Characterization and Biofabrication of Silver Nanoparticles Utilizing Isochrysis Extract along with its in vitro Antibacterial and Antioxidant Applications

Abstract

Abstract: Background: At present, bio-green methods are more expedient than physical and chemical approaches due to their prompt, simple, lucrative, scalable and conservational synthesis of nanoparticles. Aim: This study investigates the extracellular biogenic synthesis of silver nanoparticles (AgNPs) using the ethanolic-hexane extract of Isochrysis sp. (EHEI). Materials and Methods: Biosynthesized AgNPs were nano-characterized by UV-Vis spectroscopy, Field Emission Scanning Electron Microscope (FESEM), Dynamic light scattering (DLS), X-ray diffraction (XRD), Energy Dispersive X-ray (EDX), Fourier Transform Infrared Spectra (FTIR), and Gas Chromatography Mass Spectrometry (GCMS) and finally examined for antibacterial and antioxidant activity.
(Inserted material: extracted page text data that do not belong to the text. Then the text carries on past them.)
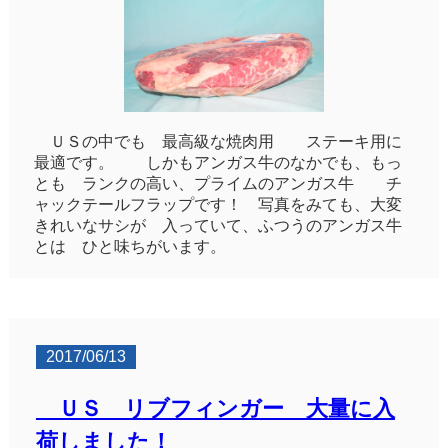
ＵＳの中でも 最高級な焼肉用 ステーキ用に
最適です。 しかもアンガス牛のなかでも、もっ
とも ランクの高い、プライムのアンガス牛 チ
ャックテールフラップです！ 写真をみても、大変
きれいなサシが 入っていて、ふつうのアンガス牛
とは ひと味ちがいます。
2017/06/13
ＵＳ リブフィンガー 大量に入
荷しました！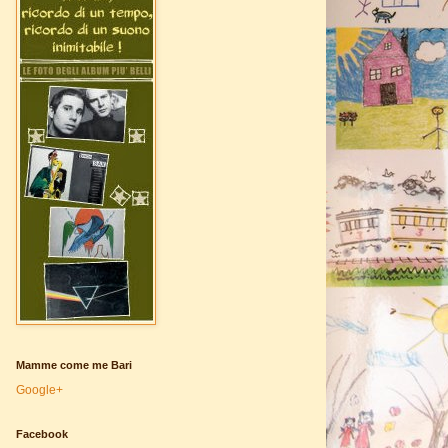
Mamme come me Bari
Google+
Facebook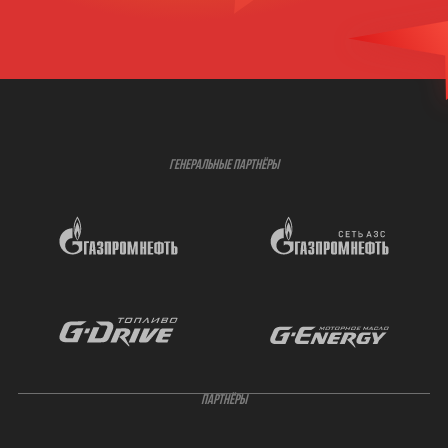
ГЕНЕРАЛЬНЫЕ ПАРТНЁРЫ
ПАРТНЁРЫ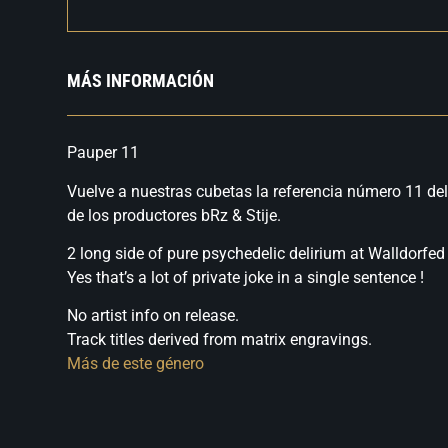
MÁS INFORMACIÓN
Pauper 11
Vuelve a nuestras cubetas la referencia número 11 del 
de los productores bRz & Stije.
2 long side of pure psychedelic delirium at Walldorfe
Yes that’s a lot of private joke in a single sentence !
No artist info on release.
Track titles derived from matrix engravings.
Más de este género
Results: The biosynthesis of AgNPs was evidenced with UV-Vis spectra showing surface plasmon resonance (SPR) at 421 nm; fabrication of highly stable, well dispersed, spherical AgNPs with an average size of 64.47 nm which were evidenced by FESEM. The crystalline nature of AgNPs was apparent from the diffraction peaks of XRD. The Zeta potential value of-22.3 mV demonstrated the colloidal stability of AgNPs. FTIR spectra showed that functional groups existing in fatty acids, lipids, proteins, xanthophylls, polyphenols and amines are accountable for the formation and stabilization of AgNPs. GCMS confirmed that biomolecules like fatty acid ethyl esters (FAEE) are involved in capping, biochemical reduction of Ag+ ions and stabilization of AgNPs. Also, the synthesized NPs displayed high antimicrobial activity against pathogenic G+ve and G-ve bacteria. In vitro antioxidant properties were ascertained by 1,1-diphenyl-2-picryl-hydrazyl (DPPH), hydrogen peroxide and reducing power assays which established that AgNPs have an incomparable scavenging potential than the extracts. Conclusion: Use of such a microalgal system postulates an alternative template for biofabrication of multifunctional nanomaterials in extensive prototype that might be extensively applicable in biomedical sectors. Keywords: Isochrysis, AgNPs, FESEM, GCMS, Antibacterial, Antioxidant.